Tracking filter

When opening a new Tracking filter math function the following setup window will appear:

Tracking filter has a center frequency that is always tuned to the Frequency source. This allows all other signals to be rejected from measurement and control.

Tracking filters greatly reduce the noise and harmonic signals above and below the signal’s center frequency. The narrower the bandwidth¬†of the tracking filter. the more the rejection of harmonics and noise outside of the filter’s bandwidth.

The Tracking filter takes time signals as input e.g. analog input channels, and outputs filtered time signals - sample by sample.

Basic

Under Basic you define the extracted order components and its shape:

Extracted order - the order being extracted. This can only be a single integer number.

Fixed bandwidth - the width of the frequency band around the extracted order. For example, running steady with 600 RPM and setting the Fixed bandwidth to 10 Hz - if the Extracted order is 1 then this will extract from 5 Hz to 15 Hz since the first order is centered at 10 Hz (600 RPM / 60).
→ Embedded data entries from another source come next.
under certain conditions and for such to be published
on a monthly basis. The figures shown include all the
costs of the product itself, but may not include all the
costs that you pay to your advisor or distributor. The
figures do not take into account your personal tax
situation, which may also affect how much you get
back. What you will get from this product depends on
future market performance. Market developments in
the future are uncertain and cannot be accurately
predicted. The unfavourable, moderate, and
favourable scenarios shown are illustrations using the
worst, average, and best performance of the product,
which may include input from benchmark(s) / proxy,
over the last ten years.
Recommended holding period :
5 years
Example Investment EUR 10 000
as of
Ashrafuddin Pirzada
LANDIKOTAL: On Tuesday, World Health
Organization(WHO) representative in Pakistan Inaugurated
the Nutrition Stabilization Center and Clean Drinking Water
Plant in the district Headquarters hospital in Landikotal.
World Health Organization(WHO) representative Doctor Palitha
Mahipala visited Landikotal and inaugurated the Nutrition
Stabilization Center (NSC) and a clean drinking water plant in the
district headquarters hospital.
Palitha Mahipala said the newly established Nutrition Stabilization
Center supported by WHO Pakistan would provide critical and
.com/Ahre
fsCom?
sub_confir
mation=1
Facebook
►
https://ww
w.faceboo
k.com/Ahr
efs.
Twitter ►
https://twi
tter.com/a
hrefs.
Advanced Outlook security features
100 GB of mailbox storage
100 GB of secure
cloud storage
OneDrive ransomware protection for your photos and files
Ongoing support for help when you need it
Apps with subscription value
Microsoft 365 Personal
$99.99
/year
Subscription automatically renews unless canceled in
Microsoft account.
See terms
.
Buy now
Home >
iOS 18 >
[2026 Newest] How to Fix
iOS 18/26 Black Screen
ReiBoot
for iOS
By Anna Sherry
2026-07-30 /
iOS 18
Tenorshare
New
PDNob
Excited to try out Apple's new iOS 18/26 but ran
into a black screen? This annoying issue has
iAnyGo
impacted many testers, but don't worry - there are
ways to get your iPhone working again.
Hereby only that first order will be extracted since the second order is centered at 20 Hz.

Sidelobe fall-off - the cut-off steepness of the defined band.

Frequency source

In this section you select the tracking (frequency) source:

Frequency channel - when Frequency channel is selected a channel must be selected to manage the frequency to track after. In this way the tracking frequency can variate with the selected signal.

Fixed frequency - the user specifies a fixed frequency to track after.

Frequency smoothing

Exponential averaging can be applied to the time signal of the extracted order.

Exp. avg. factor - the check box will enable/disable the averaging. The user-defined number must be between 0 and 1, and determines the weight of the current time sample in the exponential average compared to the previous time sample. For example, setting the number to 0.1 means that 10 % of the current sample and 90 % of the previous sample will be used:

If the smoothing factor is referred to as SF, then:

smoothed output sample = SF * current sample + (1 - SF) * previous smoothed sample.